■ **Task to complete**
Once you reach the line that holds "éléments déterminants qui peuvent faire la" in the listing below, output it and every line after it through the line that holds "Évaluation des Services Offerts par la M", word for word.

■ **Supplied data**
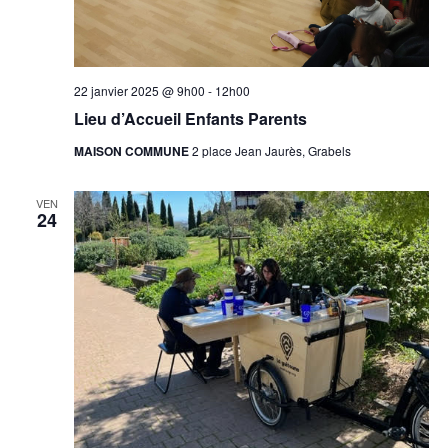
22 janvier 2025 @ 9h00
-
12h00
Lieu d’Accueil Enfants Parents
MAISON COMMUNE
2 place Jean Jaurès, Grabels
VEN
24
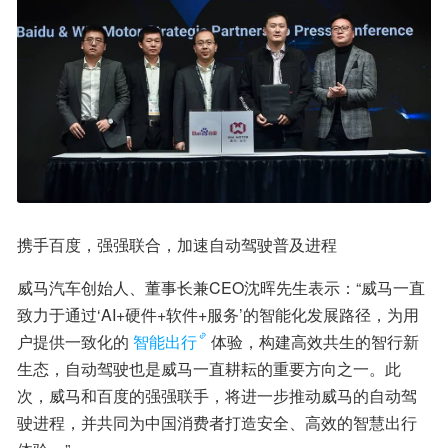
携手百度，强强联合，加速自动驾驶普及进程
威马汽车创始人、董事长兼CEO沈晖先生表示：“威马一直
致力于通过‘AI+硬件+软件+服务’的智能化发展路径，为用
户提供一致化的
智能出行
体验，构建高效共生的智行新
生态，自动驾驶也是威马一直耕耘的重要方向之一。此
次，威马和百度的强强联手，将进一步推动威马的自动驾
驶进程，并共同为中国消费者打造安全、高效的智慧出行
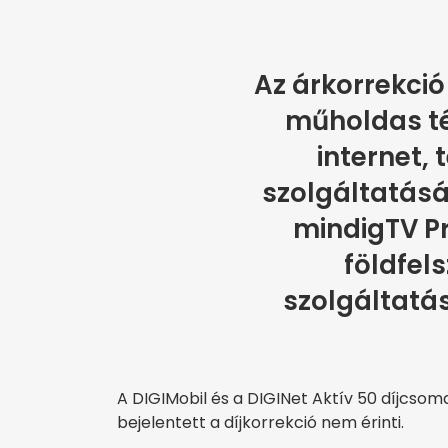
Az árkorrekció
műholdas té
internet, 
szolgáltatását
mindigTV Pr
földfels
szolgáltatás
A DIGIMobil és a DIGINet Aktív 50 díjcsom
bejelentett a díjkorrekció nem érinti.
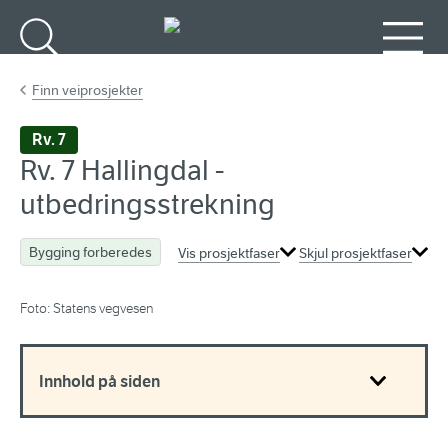
Gå til hovedinnhold
Søk
Meny
Finn veiprosjekter
Rv. 7
Rv. 7 Hallingdal -
utbedringsstrekning
Bygging forberedes
Vis prosjektfaser
Skjul prosjektfaser
Foto: Statens vegvesen
Innhold på siden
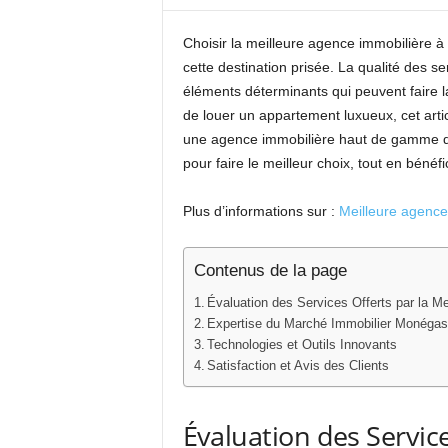
Choisir la meilleure agence immobilière à
cette destination prisée. La qualité des ser
éléments déterminants qui peuvent faire la
de louer un appartement luxueux, cet articl
une agence immobilière haut de gamme dan
pour faire le meilleur choix, tout en bénéf
Plus d’informations sur :
Meilleure agence
Contenus de la page
Évaluation des Services Offerts par la M
Expertise du Marché Immobilier Monéga
Technologies et Outils Innovants
Satisfaction et Avis des Clients
Évaluation des Service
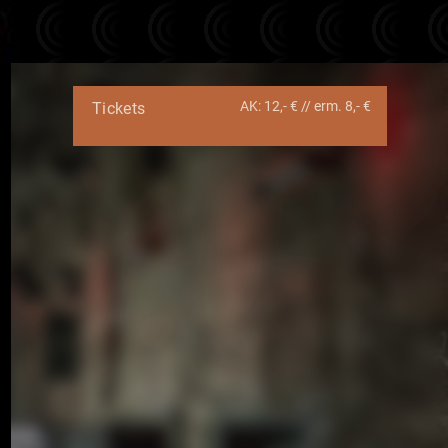
AK: 12,- € // erm. 8,- €
Tickets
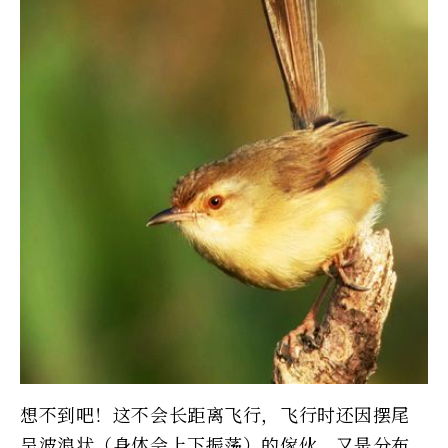
想不到吧！这不会长距离飞行，飞行时还因摆尾
呈波浪状（身体会上下振荡）的傢伙，又是分布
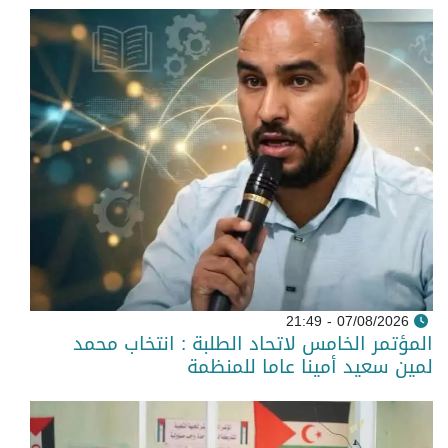
07/08/2026 - 21:49
المؤتمر الخامس لاتحاد الطلبة : انتخاب محمد
لمين سعيد أمينا عاما للمنظمة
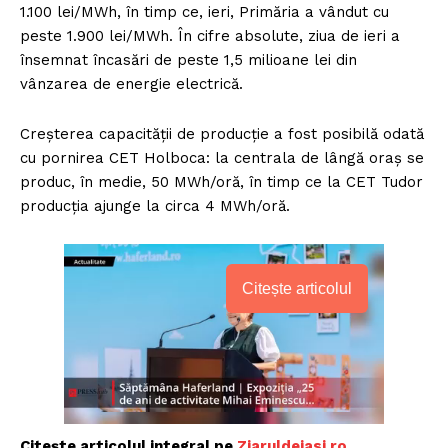
1.100 lei/MWh, în timp ce, ieri, Primăria a vândut cu
peste 1.900 lei/MWh. În cifre absolute, ziua de ieri a
însemnat încasări de peste 1,5 milioane lei din
vânzarea de energie electrică.
Creșterea capacității de producție a fost posibilă odată
cu pornirea CET Holboca: la centrala de lângă oraș se
produc, în medie, 50 MWh/oră, în timp ce la CET Tudor
producția ajunge la circa 4 MWh/oră.
Citește articolul
Citește articolul integral pe
Ziaruldeiasi.ro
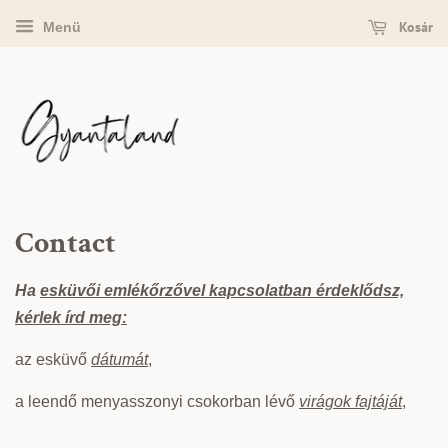
Kosár
Menü
Contact
Ha
esküvői emlékőrzővel kapcsolatban érdeklődsz,
kérlek írd meg:
az esküvő
dátumát
,
a leendő menyasszonyi csokorban lévő
virágok fajtáját
,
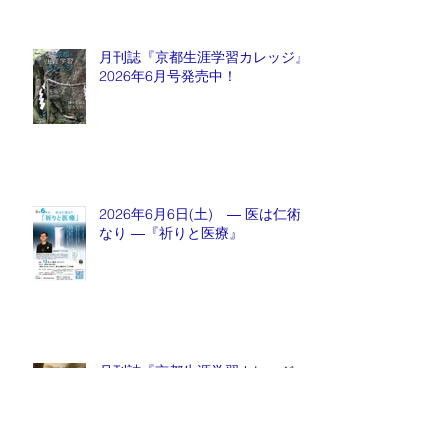
月刊誌『京都生涯学習カレッジ』
2026年6月号発売中！
2026年6月6日(土) ― 医は仁術
なり ―『祈りと医療』
月刊誌『京都生涯学習カレッジ』
2026年5月号発売中！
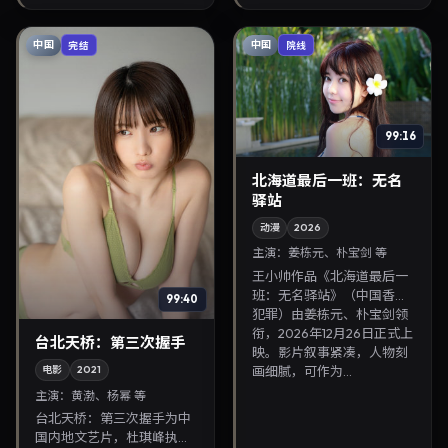
给关注华语影视片库...
中国
中国
完结
院线
99:16
北海道最后一班：无名
驿站
动漫
2026
主演：
姜栋元、朴宝剑 等
王小帅作品《北海道最后一
班：无名驿站》（中国香港·
99:40
犯罪）由姜栋元、朴宝剑领
衔，2026年12月26日正式上
台北天桥：第三次握手
映。影片叙事紧凑，人物刻
画细腻，可作为...
电影
2021
主演：
黄渤、杨幂 等
台北天桥：第三次握手为中
国内地文艺片，杜琪峰执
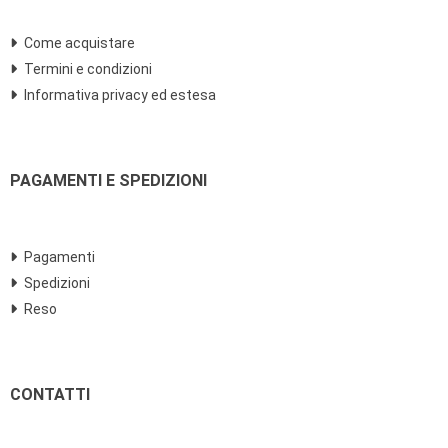
Come acquistare
Termini e condizioni
Informativa privacy ed estesa
PAGAMENTI E SPEDIZIONI
Pagamenti
Spedizioni
Reso
CONTATTI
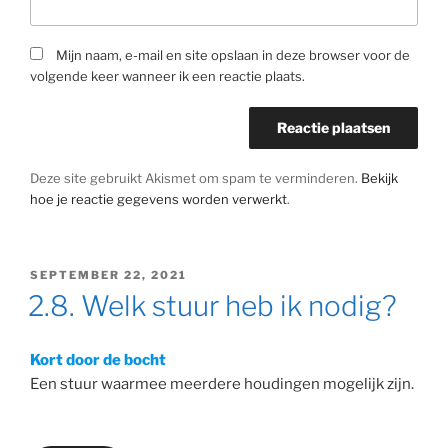
Mijn naam, e-mail en site opslaan in deze browser voor de
volgende keer wanneer ik een reactie plaats.
Deze site gebruikt Akismet om spam te verminderen.
Bekijk
hoe je reactie gegevens worden verwerkt
.
GEPLAATST
SEPTEMBER 22, 2021
OP
2.8. Welk stuur heb ik nodig?
Kort door de bocht
Een stuur waarmee meerdere houdingen mogelijk zijn.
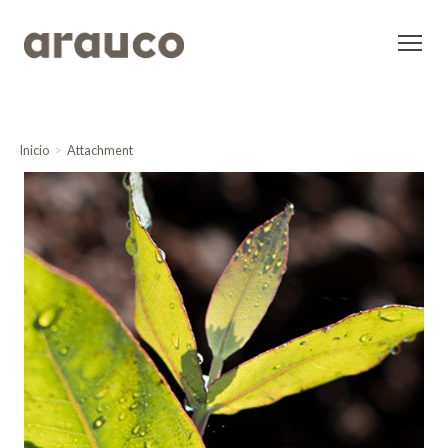
Inicio
Attachment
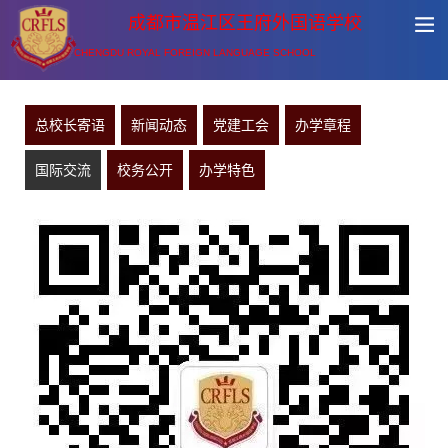
成都市温江区王府外国语学校
CHENGDU ROYAL FOREIGN LANGUAGE SCHOOL
总校长寄语
新闻动态
党建工会
办学章程
国际交流
校务公开
办学特色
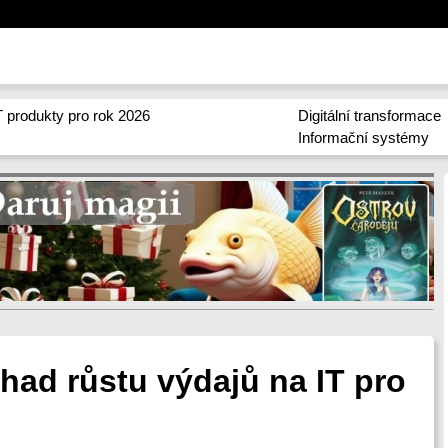
 produkty pro rok 2026
Digitální transformace
Informační systémy
dhad růstu výdajů na IT pro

■ **Response**
éléments déterminants qui peuvent faire la
de louer un appartement luxueux, cet articl
une agence immobilière haut de gamme dan
pour faire le meilleur choix, tout en bénéf
Plus d’informations sur :
Meilleure agence
Contenus de la page
Évaluation des Services Offerts par la M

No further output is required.